Work task - Whenever the word "Halte" shows up in a line of the data, copy that line.

Extracted page text data -
_ _ _ _

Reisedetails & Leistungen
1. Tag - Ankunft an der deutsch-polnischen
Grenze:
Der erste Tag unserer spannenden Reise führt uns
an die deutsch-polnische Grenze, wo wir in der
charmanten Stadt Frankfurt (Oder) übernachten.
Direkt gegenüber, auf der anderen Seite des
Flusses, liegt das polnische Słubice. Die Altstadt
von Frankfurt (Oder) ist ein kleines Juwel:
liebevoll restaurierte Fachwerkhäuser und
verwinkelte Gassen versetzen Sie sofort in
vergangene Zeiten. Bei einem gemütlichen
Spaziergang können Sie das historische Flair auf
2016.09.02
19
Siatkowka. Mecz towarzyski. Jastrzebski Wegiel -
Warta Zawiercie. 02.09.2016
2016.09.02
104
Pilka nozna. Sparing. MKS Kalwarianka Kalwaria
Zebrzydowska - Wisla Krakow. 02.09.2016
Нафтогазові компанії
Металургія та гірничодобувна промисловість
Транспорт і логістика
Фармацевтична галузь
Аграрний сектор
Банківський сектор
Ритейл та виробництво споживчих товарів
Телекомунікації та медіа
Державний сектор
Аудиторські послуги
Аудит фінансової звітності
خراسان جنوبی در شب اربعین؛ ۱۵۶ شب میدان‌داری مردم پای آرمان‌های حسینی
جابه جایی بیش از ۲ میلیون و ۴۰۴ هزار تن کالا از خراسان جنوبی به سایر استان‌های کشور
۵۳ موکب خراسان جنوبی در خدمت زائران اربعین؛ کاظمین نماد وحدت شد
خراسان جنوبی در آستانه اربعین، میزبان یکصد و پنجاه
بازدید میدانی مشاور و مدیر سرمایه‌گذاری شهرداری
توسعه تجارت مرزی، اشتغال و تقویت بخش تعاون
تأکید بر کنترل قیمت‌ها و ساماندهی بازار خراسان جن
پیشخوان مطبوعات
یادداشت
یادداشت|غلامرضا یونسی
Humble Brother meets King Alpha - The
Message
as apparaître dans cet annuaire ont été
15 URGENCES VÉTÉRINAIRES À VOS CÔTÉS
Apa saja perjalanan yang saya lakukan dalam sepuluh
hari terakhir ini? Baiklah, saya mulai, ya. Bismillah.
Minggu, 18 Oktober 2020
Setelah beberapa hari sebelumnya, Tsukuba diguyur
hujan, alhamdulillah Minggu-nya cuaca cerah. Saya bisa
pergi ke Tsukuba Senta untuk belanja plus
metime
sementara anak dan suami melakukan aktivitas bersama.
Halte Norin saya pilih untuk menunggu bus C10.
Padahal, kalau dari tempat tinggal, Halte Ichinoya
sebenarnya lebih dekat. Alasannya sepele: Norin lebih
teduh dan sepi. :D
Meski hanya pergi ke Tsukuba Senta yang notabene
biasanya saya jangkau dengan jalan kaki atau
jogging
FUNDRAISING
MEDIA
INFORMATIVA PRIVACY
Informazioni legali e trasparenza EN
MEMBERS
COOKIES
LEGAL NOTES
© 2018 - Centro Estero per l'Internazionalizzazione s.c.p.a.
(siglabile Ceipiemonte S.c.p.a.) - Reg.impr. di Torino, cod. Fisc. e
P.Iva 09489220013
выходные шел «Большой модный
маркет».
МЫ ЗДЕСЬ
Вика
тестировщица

_ _ _ _

Task result -
Halte Norin saya pilih untuk menunggu bus C10.
Padahal, kalau dari tempat tinggal, Halte Ichinoya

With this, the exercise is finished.